La seconde phase du projet s’est focalisée sur l’interaction physico-chimique entre de la glace et un produit chimique solide grâce à l’analyse couplée par spectroscopie Raman et thermographie infrarouge. Grâce à ces techniques d’analyse, il est possible de déterminer l’évolution de la concentration du produit chimique en solution et la température radiative de surface tout au long de l’action de ce produit chimique sur le contaminant solide. Les phases initiales du contact entre le celui-ci et la glace impliquent des réactions de fusion exothermiques qui génèrent de la saumure, suivies d’un échange de chaleur avec la glace environnante pour encourager la fonte. La phase finale est la fonte complète du contaminant solide, qui ne laisse que de la saumure avec un échange de chaleur réduit à la surface. Par la quantification de ces changements thermiques et chimiques, nous comprenons mieux la fonte de la glace liée aux produit chimique, et une évaluation plus solide peut être fournie aux aéroports les utilisant.
Enfin, la dernière phase du projet s’est intéressée à l’activation mécanique des produits chimiques.
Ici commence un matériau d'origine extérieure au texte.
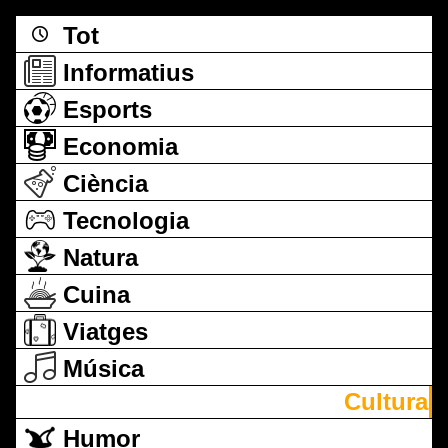
Tot
Informatius
Esports
Economia
Ciència
Tecnologia
Natura
Cuina
Viatges
Música
Cultura
Humor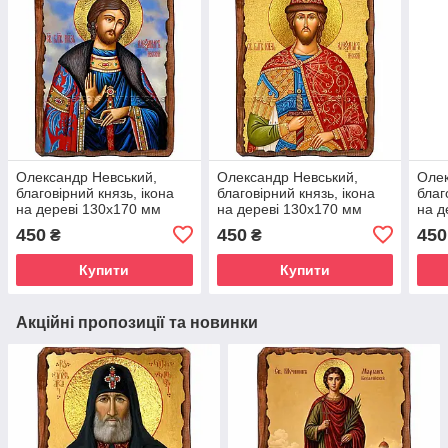
Олександр Невський,
Олександр Невський,
Олек
благовірний князь, ікона
благовірний князь, ікона
благ
на дереві 130х170 мм
на дереві 130х170 мм
на д
(Н-1017-1)
(П-3001-1)
(П-3
450
450
450
₴
₴
Купити
Купити
Акційні пропозиції та новинки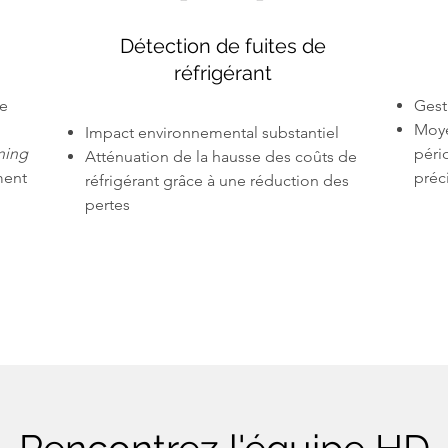
Détection de fuites de
réfrigérant
ie
Gest
Moye
Impact environnemental substantiel
ning
péri
Atténuation de la hausse des coûts de
ment
préc
réfrigérant grâce à une réduction des
pertes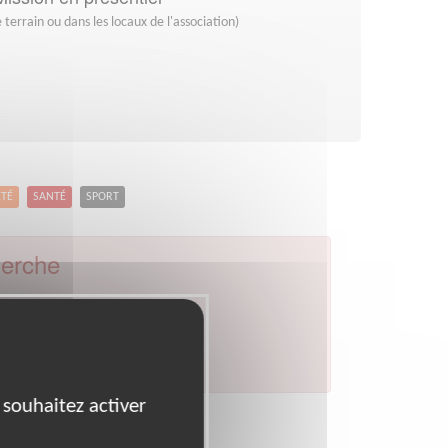
 terrain ou dans les locaux de l'association)
ETÉ
SANTÉ
SPORT
herche
par celui de votre département.
 souhaitez activer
L’activation mécanique joue un rôle essentiel dans l’efficacité du produit de dégivrage des pistes en tant qu’agent antigivrant. Par exemple, si une saleuse assure une activation mécanique par broyage du produit en roulant dessus, cela peut permettre aux aéroports d’éviter d’épandre à nouveau du produit et de réduire le risque de saturation des pistes, ce qui permet d’économiser de l’argent et de prolonger la durée d’action du produit. C’est pourquoi un Simulateur de Trafic Aéroportuaire (STA) a été développé afin de reproduire en laboratoire les conditions réelles d’exploitation hivernale des pistes d’aéroport et de leur environnement. Le temps d’efficacité du produit augmente au fur et à mesure que la température croît et que l’intensité des précipitations diminue. Cette relation souligne l’importance de le prise compte des conditions météorologiques pour déterminer la stratégie d’application optimale du produit. En outre, le broyage par le STA d’un produit a démontré qu’une activation mécanique plus fréquente améliore de manière significative l’efficacité du produit en tant qu’agent antigivre. Les résultats obtenus dans le cadre de ce projet constituent la base à l’élaboration d’un cadre analytique plus large, grâce à la méthodologie robuste élaborée, qui peut être étendue à d’autres conditions météorologiques.
Grâce aux outils de caractérisation physique et chimique, il est possible de déterminer la concentration en produits et la température de surface du fluide contaminant présent sur les pistes, tandis que le modèle thermodynamique élaboré dans la première phase du projet permet d’évaluer leur performance curative en présence de contaminants divers (glace, neige, slush, etc.). Grâce à ce travail, les opérations hivernales gagneront en efficacité dans de multiples aspects comme la sécurité, le coût mais aussi l’impact environnemental.
Félicitations à Claire Charpentier pour la soutenance de sa thèse de doctorat!